Maigre de ligne de St Jean de Luz nacré au beurre demi-sel, fregola sarda en risotto, légumes printaniers, couteaux farcis et alcaparras


Avec une sacrée dose de savoir-faire et un incontestable talent, Nicolas Borombo met magnifiquement en valeur les meilleurs produits de saison au travers de malicieuses créations aux accents d’un Pays Basque sans frontières. Inventive et savoureuse, élégante et délicate, sa cuisine est en parfaite harmonie avec le cadre raffiné de sa salle à manger très joliment mise en scène par Stéphanie et son équipage qui accompagnent de leur professionnalisme discret la renaissance de ce lieu de mémoire enraciné dans la rue montante de Saint Jean de Luz depuis 1530. 

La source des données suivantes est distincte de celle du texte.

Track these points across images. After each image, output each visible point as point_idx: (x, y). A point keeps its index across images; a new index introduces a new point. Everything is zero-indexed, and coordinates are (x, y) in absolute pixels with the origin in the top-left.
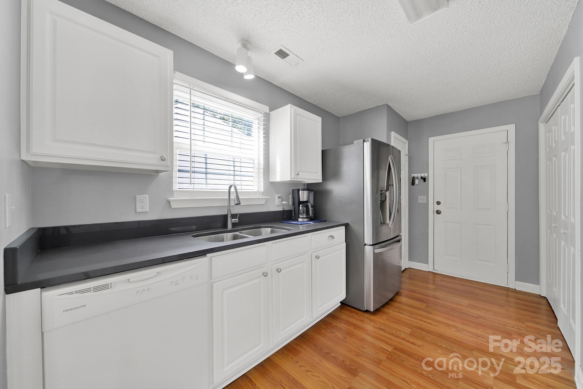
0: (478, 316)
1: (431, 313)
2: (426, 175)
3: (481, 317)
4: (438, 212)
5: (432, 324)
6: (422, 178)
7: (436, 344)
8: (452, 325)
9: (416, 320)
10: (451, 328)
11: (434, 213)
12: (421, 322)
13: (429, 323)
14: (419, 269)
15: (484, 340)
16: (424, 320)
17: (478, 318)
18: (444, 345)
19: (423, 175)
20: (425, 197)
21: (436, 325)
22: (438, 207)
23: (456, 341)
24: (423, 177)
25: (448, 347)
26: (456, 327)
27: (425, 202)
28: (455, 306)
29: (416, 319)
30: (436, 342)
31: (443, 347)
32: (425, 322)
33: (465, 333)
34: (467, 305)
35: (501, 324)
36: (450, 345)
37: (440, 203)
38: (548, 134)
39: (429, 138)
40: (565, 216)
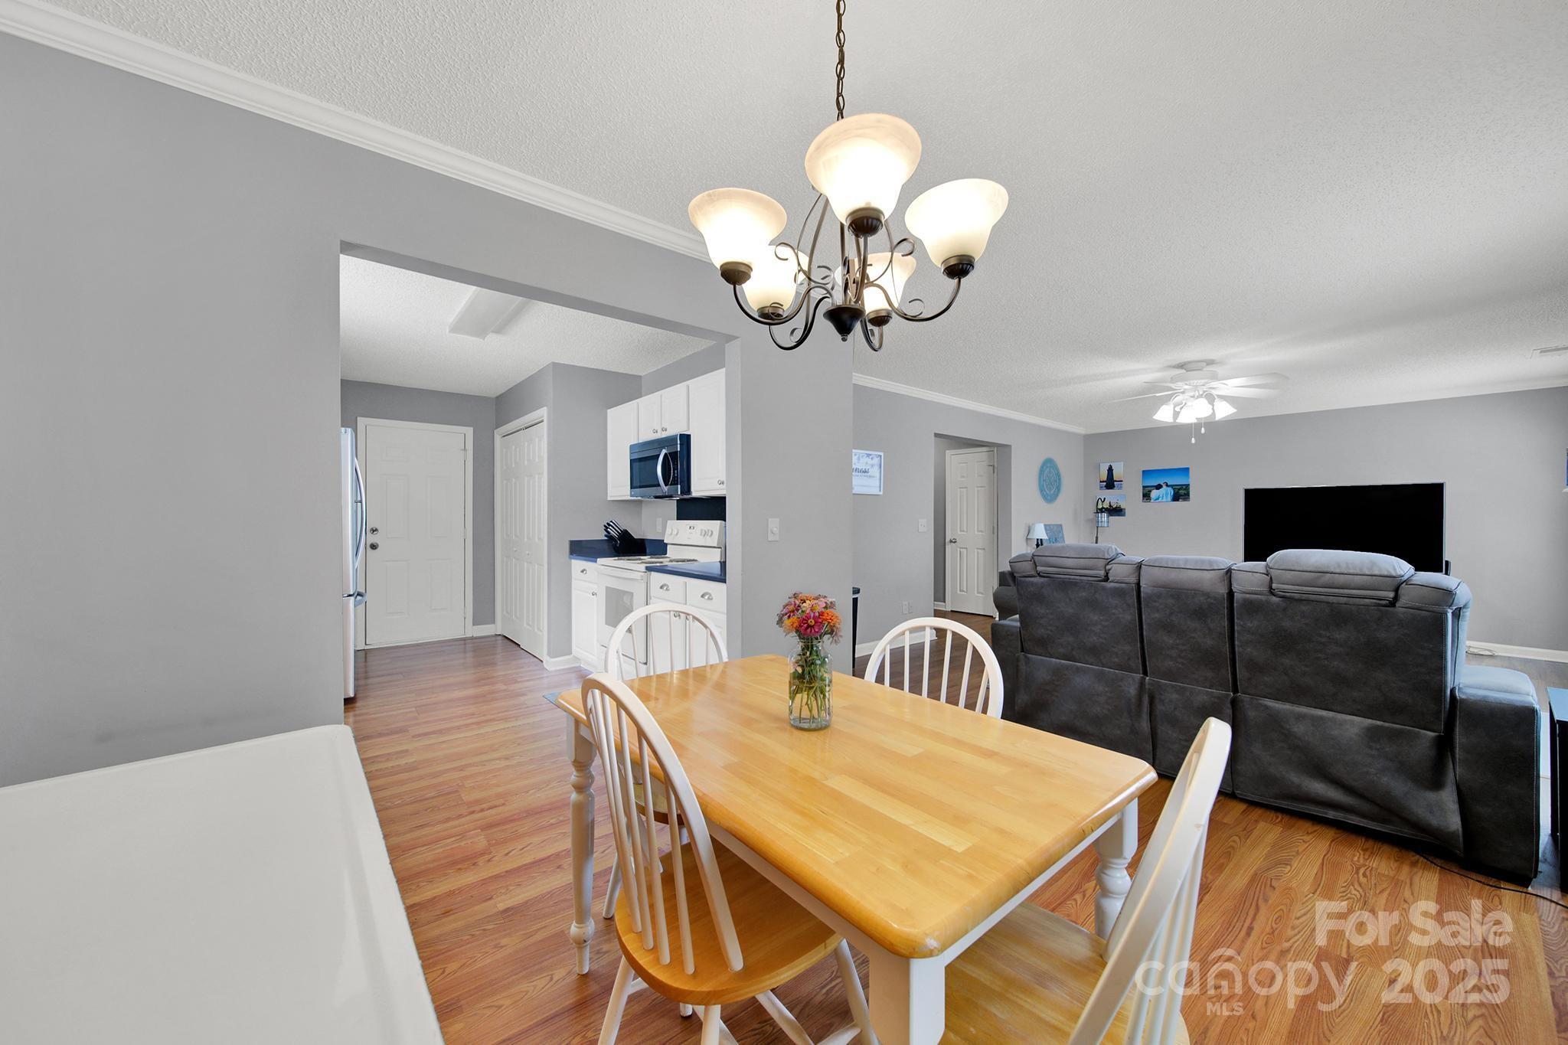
4: (374, 547)
22: (372, 539)
37: (376, 530)
38: (504, 450)
39: (358, 418)
40: (528, 538)
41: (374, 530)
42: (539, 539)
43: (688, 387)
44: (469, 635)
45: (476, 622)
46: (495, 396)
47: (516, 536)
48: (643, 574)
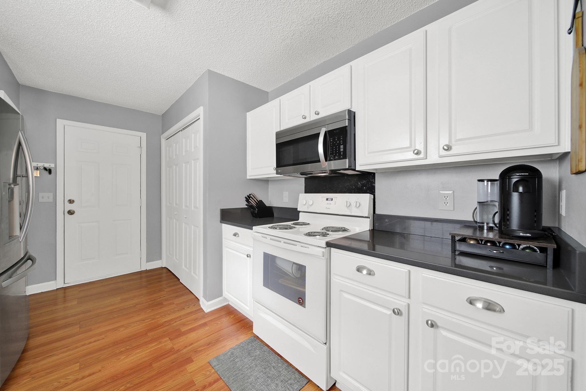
0: (134, 305)
1: (90, 330)
2: (52, 166)
3: (137, 304)
4: (71, 213)
5: (98, 340)
6: (45, 169)
7: (115, 354)
8: (118, 327)
9: (79, 349)
10: (119, 330)
11: (64, 214)
12: (85, 347)
13: (95, 341)
14: (41, 292)
15: (149, 320)
16: (87, 342)
17: (135, 306)
18: (123, 349)
19: (47, 165)
20: (51, 195)
21: (104, 337)
22: (70, 207)
23: (129, 338)
24: (48, 169)
25: (128, 347)
26: (123, 325)
27: (51, 200)
28: (110, 308)
29: (76, 348)
30: (114, 352)
31: (123, 351)
32: (90, 343)
33: (133, 325)
34: (120, 301)
35: (153, 301)
36: (127, 345)
37: (73, 201)
38: (168, 148)
39: (57, 119)
40: (186, 206)
41: (71, 202)
42: (195, 207)
43: (351, 67)
44: (143, 269)
45: (149, 260)
46: (160, 113)
47: (176, 204)
48: (324, 250)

Ingrédients pour 4 personnes :
- 4 pavés de maigre de ligne de 160g chacun
- 10cl d’huile d’olive
- 10g de beurre demi-sel
- 20cl de jus de volaille réduit
- 1 citron vert
- 12 alcaparras (câpres)
- ciboulette, coriandre
- citron confit

Pour le risotto (frégola sarda) :
- 200g de fregola sarda
- 20cl de vin blanc
- 1 litre de fond blanc de volaille
- 40g de parmesan
- 10g de beurre

Pour les légumes :
- 12 mini-carottes
- 12 mini-courgettes rondes jaunes
- 12 mini-courgettes rondes vertes
- 12 mini-patisson jaunes
- 8 pièces d’artichauts poivrade 
- 2 oignons
- 200g de petits pois
- 3 pensées violettes



- Habiller, lever puis désarêter le maigre et portionner (4 pavés). Tourner puis vider les artichauts, les cuire. Faire suer l’oignon ciselé sans coloration, ajouter les artichauts, déglacer au vin blanc. Réduire presque à sec. Mouiller au fond blanc et cuire à feux doux environ 15 minutes.

- Eplucher les carottes. Cuire tous les légumes séparément à l’anglaise, les garder légèrement croquants, glacer et débarrasser.

- Préparer la frégola sarda comme un risotto : faire suer un oignon ciselé à l’huile d’olive, nacrer la frégola, déglacer au vin blanc, mouiller à hauteur avec du fond blanc de volaille. Avant l’envoi, lier avec du beurre puis du parmesan râpé.

- Ouvrir les couteaux. Garder les coques. Récupérer les langues, hacher façon tartare. Assaisonner avec du citron confit en brunoise, ciboulette et coriandre ciselées, sel, piment d’Espelette, jus de citron vert et huile d’olive. Disposer ce tartare dans les couteaux. Tailler puis assaisonner de très fines lamelles crues de fenouil. Disposer délicatement sur le couteau.

- Cuire les pavés côté peau à l’huile d’olive et finir la cuisson avec du beurre demi-sel. Glacer tous les légumes au beurre et fond blanc. Réchauffer les alcaparras dans du jus de volaille.

- Dresser la frégola sarda au centre de l’assiette. Disposer le maigre dessus, puis le couteau farci et les légumes glacées autour de manière harmonieuse, les alcaparras. Ajouter du jus de volaille réduit au citron vert.